The wrongful issuing of 146,865 summonses for road traffic offences was blamed largely on human error, though a procedural IT fix could have stopped court penalties being imposed in 14,700 cases. O’Sullivan later admitted that her own officers may not have even understood the law.

Tipped off

Almost three years after being tipped off via an anonymous letter that there was a problem with how alcohol testing checkpoints were being operated in the west of the country, the Garda still does not have its own systems to figure out the extent of the problem. It had to rely on the Medical Bureau of Road Safety to find out exactly how many actual breath tests had been carried out by its own members during the period.

The information came last month and only then did Assistant Commissioner Finn realise that there was a “significant discrepancy” between the two sets of figures.

He disputed a report that the Medical Bureau of Road Safety informed the Garda that the number of drink-driving breath tests it was claiming was too high in the summer of 2014; he said that the bureau simply wrote to the Garda to ask whether they required “consumables” for the breath-testing devices.

Still, that the Garda should have to rely on an outside agency to verify its own records suggests that there is something rotten, not just with how its activities are recorded and verified, but with certain practices within the force.

O’Sullivan stressed repeatedly that the Garda had taken “corrective action” to “make sure that this cannot happen again”, but the absence of details on why this happened – and how it was allowed to happen – will do little to restore credibility or public confidence in a force whose statistics drive policy in road safety and members can convict a person in court.

Little reassurance

For the commissioner, with her role in the Garda whistleblower scandal still under examination, her performance yesterday will do little to reassure a sceptical public bewildered by these latest revelations.

The ham-fisted initial presentation around the phantom tests and wrongful summonses last week and the fact that she did not unveil the extent of the problems herself at that press conference has not helped.

Yesterday was the second attempt in five days to provide an explanation. O’Sullivan, in making her first public appearance since the scandal broke, presented herself as being part of the solution, not the problem.

She was on “a huge journey of very deep, very real cultural reform”, she said, and this would unearth issues that she would fix in the face of any opposition.

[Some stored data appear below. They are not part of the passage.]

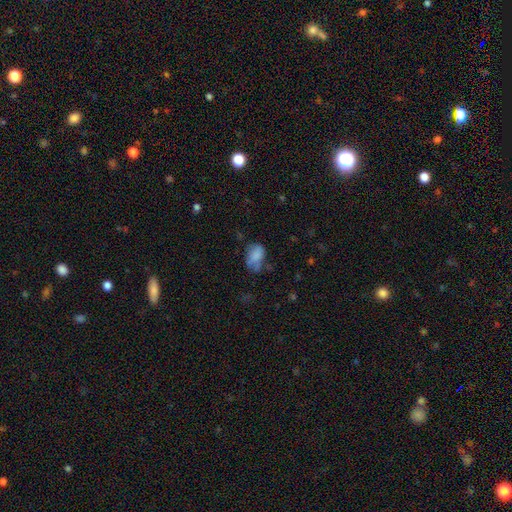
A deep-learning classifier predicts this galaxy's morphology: smooth 74%, featured or disk 15%, star or artifact 11%. Down the decision tree: how rounded — in between (83%); merging — none (40%).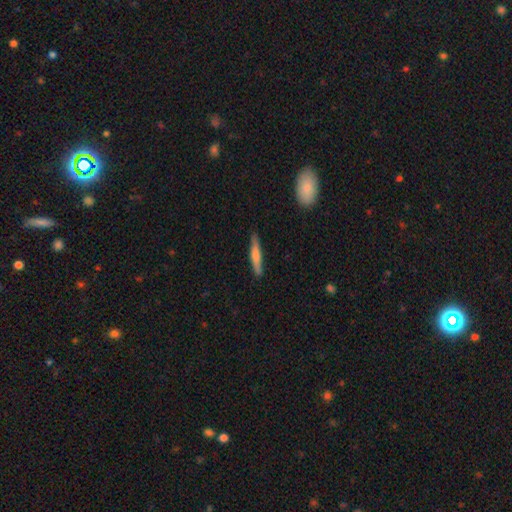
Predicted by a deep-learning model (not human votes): The model was most divided on "smooth or featured": smooth: 59%, featured or disk: 36%, star or artifact: 5%. More confident: how rounded — cigar-shaped (92%); merging — none (88%).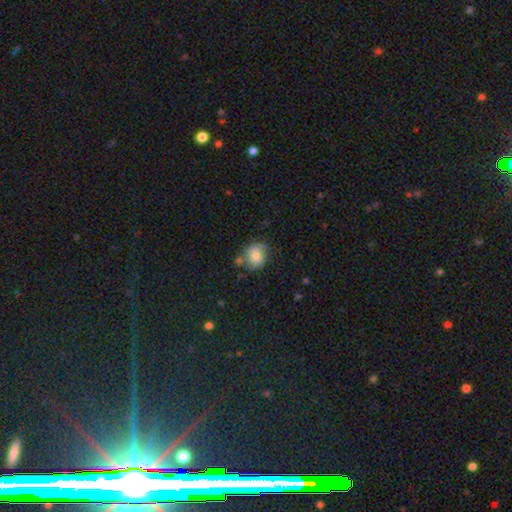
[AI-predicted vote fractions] Q: Smooth or featured?
A: smooth (75%); runner-up: featured or disk (16%)
Q: How rounded?
A: round (68%); runner-up: in between (31%)
Q: Merging?
A: none (62%); runner-up: minor disturbance (23%)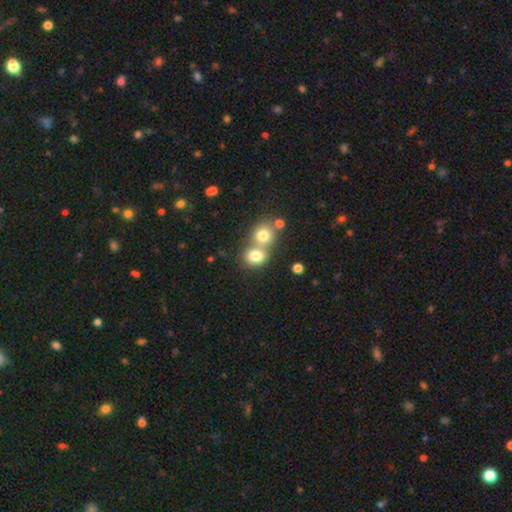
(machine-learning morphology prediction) This is likely a smooth galaxy (78%). How rounded: likely round (69%). Merging: possibly merger (52%).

O'Sullivan indicated that that journey would not be disrupted even if the Dáil were to vote no confidence in her. The Policing Authority, which can recommend her removal, continues to monitor developments too.

She appeared to address the main “what did you know and when did you know it” questions, providing a detailed timeline around when the extent of the false tests and wrongful summons came to light.

But many significant questions remain and the investigation led by assistant commissioner Michael O’Sullivan that she announced yesterday will likely buy her time to try to answer them.